Raquel Barreto’s costumes for our August production of Uncle Vanya will be “not stiff or dull,” said the costume designer during her Meet & Greet presentation last week. They’ll be a mix of 21st-century modern and turn-of-the-21st century Eastern Europe, with period fabrics and color combinations reworked to make the characters approachable–“so we’re interested in whatever they’re going through.” There will be some Russian folk costume influence, but we’ll definitely be seeing a bit more skin than would be period-appropriate.
To the far left is the eponymous Uncle Vanya (played by Dan Hiatt), in his Act 1 corduroy and vest.
And here’s Vanya again, in his Act 2 outfit.
Here we have Vanya’s niece, Sonya (Annie Purcell), who owns and operates the farm. She works the land but is not a peasant; she’s educated but isolated.
These are two of her three outfits, and all of them include the same utilitarian denim skirt.
Here’s the brooding country doctor Astrov (Andy Murray), who wears the same suit every day (including a summer weight jacket) but somehow manages to be totally, well, crushworthy–most likely due to his job as the ecologically aware Chekhov’s stand-in.
Contrast Astrov with the dashing retired Professor Serebryakov (James Carpenter), whose visit (with new wife Yelena) turns the country life of all of the above on its ear, therefore setting in motion the play. he arrives in Act 1 wearing a long, white coat, not really prepared for farm work, per se, but certainly protected from harm, dirt, and the sun by his cane, boots, and hat.
In his Act 2 lounging gear, the professor certainly stands in sharp contrast to the plain white pyjamas of his former brother-in-law, Vanya.
And here is Yelena (Sarah Grace Wilson), the professor’s beautiful young wife, also not exactly dressed for the country (so different from her grown stepdaughter, Sonya). She enters the play in an almost ethereal way, done up in soft lace.
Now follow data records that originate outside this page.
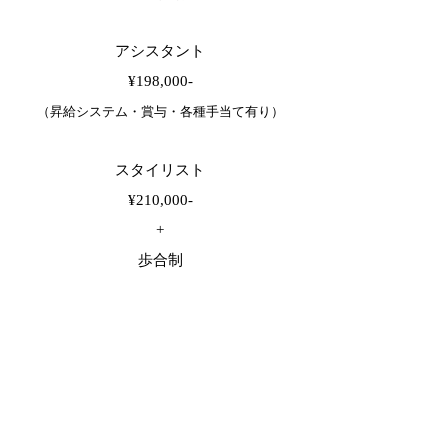
アシスタント
¥198,000-
（昇給システム・賞与・各種手当て有り）
スタイリスト
¥210,000-
+
歩合制
+
店販給・賞与
（スタイリスト年数による昇給も有り）
-交通費-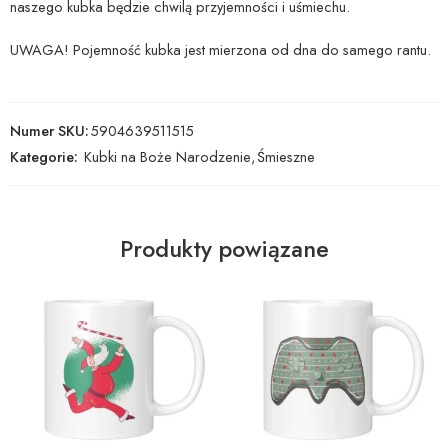
naszego kubka będzie chwilą przyjemności i uśmiechu.
UWAGA! Pojemność kubka jest mierzona od dna do samego rantu.
Numer SKU:
5904639511515
Kategorie:
Kubki na Boże Narodzenie
,
Śmieszne
Produkty powiązane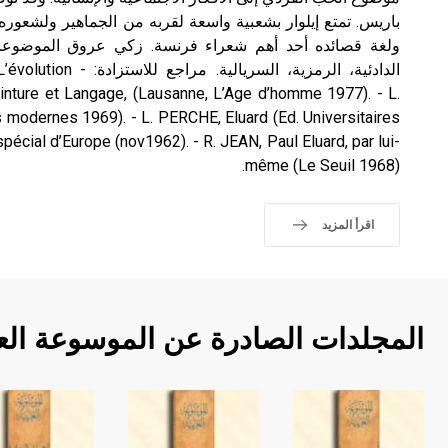
باريس. تمتع إيلوار بشعبية واسعة لقربه من الجماهير ولشعو
ولغة قصائده أحد أهم شعراء فرنسة. زكي عروق الموضوعات
الدادئية، الرمزية، الس
inture et Langage, (Lausanne, L’Age d’homme 1977). - L.
s modernes 1969). - L. PERCHE, Eluard (Ed. Universitaires
pécial d’Europe (nov1962). - R. JEAN, Paul Eluard, par lui-
même (Le Seuil 1968).
اقرأ المزيد
المجلدات الصادرة عن الموسوعة الع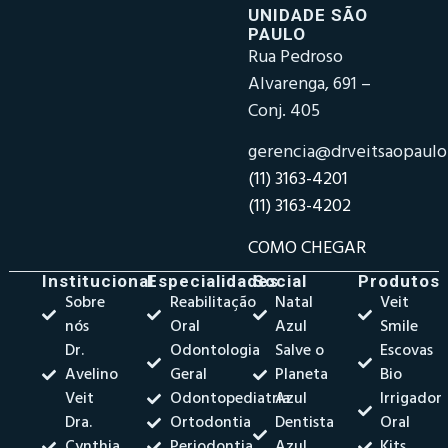
UNIDADE SÃO
PAULO
Rua Pedroso
Alvarenga, 691 –
Conj. 405
gerencia@drveitsaopaul
(11) 3163-4201
(11) 3163-4202
COMO CHEGAR
Institucional
Especialidades
Social
Produtos
Sobre
Reabilitação
Natal
Veit
nós
Oral
Azul
Smile
Dr.
Odontologia
Salve o
Escovas
Avelino
Geral
Planeta
Bio
Veit
Odontopediatria
Azul
Irrigador
Dra.
Ortodontia
Dentista
Oral
Cynthia
Periodontia
Azul
Kits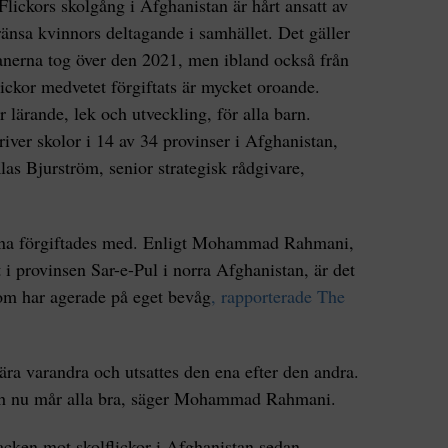
 Flickors skolgång i Afghanistan är hårt ansatt av
ränsa kvinnors deltagande i samhället. Det gäller
banerna tog över den 2021, men ibland också från
lickor medvetet förgiftats är mycket oroande.
r lärande, lek och utveckling, för alla barn.
ver skolor i 14 av 34 provinser i Afghanistan,
Klas Bjurström, senior strategisk rådgivare,
rna förgiftades med. Enligt Mohammad Rahmani,
 i provinsen Sar-e-Pul i norra Afghanistan, är det
som har agerade på eget bevåg
, rapporterade The
ra varandra och utsattes den ena efter den andra.
 och nu mår alla bra, säger Mohammad Rahmani.
tacken mot skolflickor i Afghanistan sedan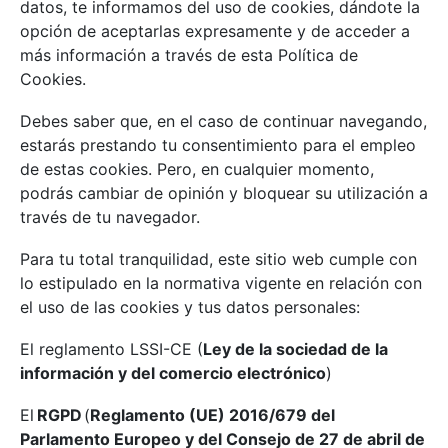
datos, te informamos del uso de cookies, dándote la
opción de aceptarlas expresamente y de acceder a
más información a través de esta Política de
Cookies.
Debes saber que, en el caso de continuar navegando,
estarás prestando tu consentimiento para el empleo
de estas cookies. Pero, en cualquier momento,
podrás cambiar de opinión y bloquear su utilización a
través de tu navegador.
Para tu total tranquilidad, este sitio web cumple con
lo estipulado en la normativa vigente en relación con
el uso de las cookies y tus datos personales:
El reglamento LSSI-CE (
Ley de la sociedad de la
información y del comercio electrónico
)
El
RGPD
(
Reglamento (UE) 2016/679 del
Parlamento Europeo y del Consejo de 27 de abril de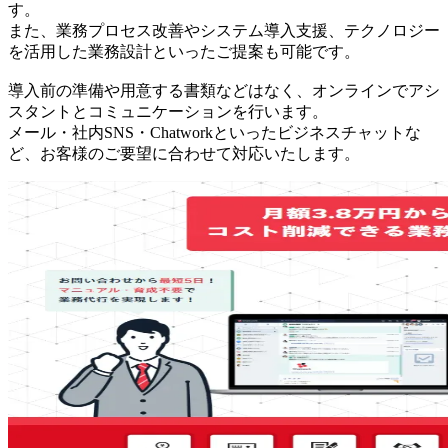
す。
また、業務プロセス改善やシステム導入支援、テクノロジー
を活用した業務設計といったご提案も可能です。
導入前の準備や用意する書類などはなく、オンラインでアシ
スタントとコミュニケーションを行います。
メール・社内SNS・Chatworkといったビジネスチャットな
ど、お客様のご要望に合わせて対応いたします。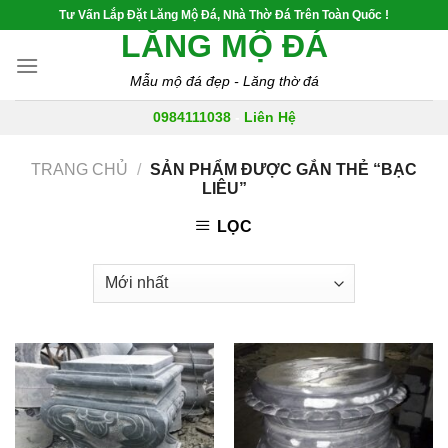
Skip
Tư Vấn Lắp Đặt Lăng Mộ Đá, Nhà Thờ Đá Trên Toàn Quốc !
to
LĂNG MỘ ĐÁ
content
Mẫu mộ đá đẹp - Lăng thờ đá
0984111038
-
Liên Hệ
TRANG CHỦ
/
SẢN PHẨM ĐƯỢC GẮN THẺ “BẠC
LIÊU”
LỌC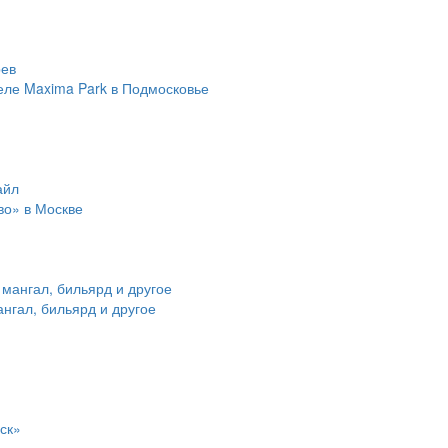
еле Maxima Park в Подмосковье
во» в Москве
ангал, бильярд и другое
Her later outfits are in deeper shades, but no less feminine. Raquel and director Timothy Near did some research on how lace was used in the upper class women’s fashion of Chekhov’s time, and this will certainly come into play with Yelena.
And finally, here’s my favorite–Marya, widow of a Senator and mother of the professor’s first wife (and therefore Sonya’s grandmother). She’s being played by Joan Mankin. I think I missed the part of the Meet & Greet where they talked about Marya’s costuming. But would ya check out that suit??!!